< Psalmen 127 >

1 Een lied Hammaaloth, van Salomo. Zo de HEERE het huis niet bouwt, te vergeefs arbeiden deszelfs bouwlieden daaraan; zo de HEERE de stad niet bewaart, te vergeefs waakt de wachter.
A Song of degrees. Of Solomon. Unless Jehovah build the house, in vain do its builders labour in it; unless Jehovah keep the city, the keeper watcheth in vain:
2 Het is te vergeefs, dat gijlieden vroeg opstaat, laat opblijft, eet brood der smarten; het is alzo, dat Hij het Zijn beminden als in den slaap geeft.

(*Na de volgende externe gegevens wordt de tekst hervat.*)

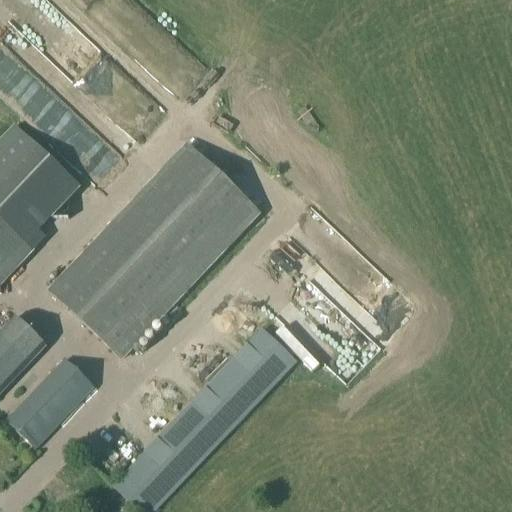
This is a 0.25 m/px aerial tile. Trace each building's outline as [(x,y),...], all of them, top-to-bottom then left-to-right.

It is vain for you to rise up early, to lie down late, to eat the bread of sorrows: so to his beloved one he giveth sleep.
3 Ziet, de kinderen zijn een erfdeel des HEEREN; des buiks vrucht is een beloning.
Lo, children are an inheritance from Jehovah, [and] the fruit of the womb a reward.
4 Gelijk de pijlen zijn in de hand eens helds, zodanig zijn de zonen der jeugd.
As arrows in the hand of a mighty man, so are the children of youth.
5 Welgelukzalig is de man, die zijn pijlkoker met dezelve gevuld heeft; zij zullen niet beschaamd worden, als zij met de vijanden spreken zullen in de poort.
Happy is the man that hath filled his quiver with them. They shall not be ashamed when they speak with enemies in the gate.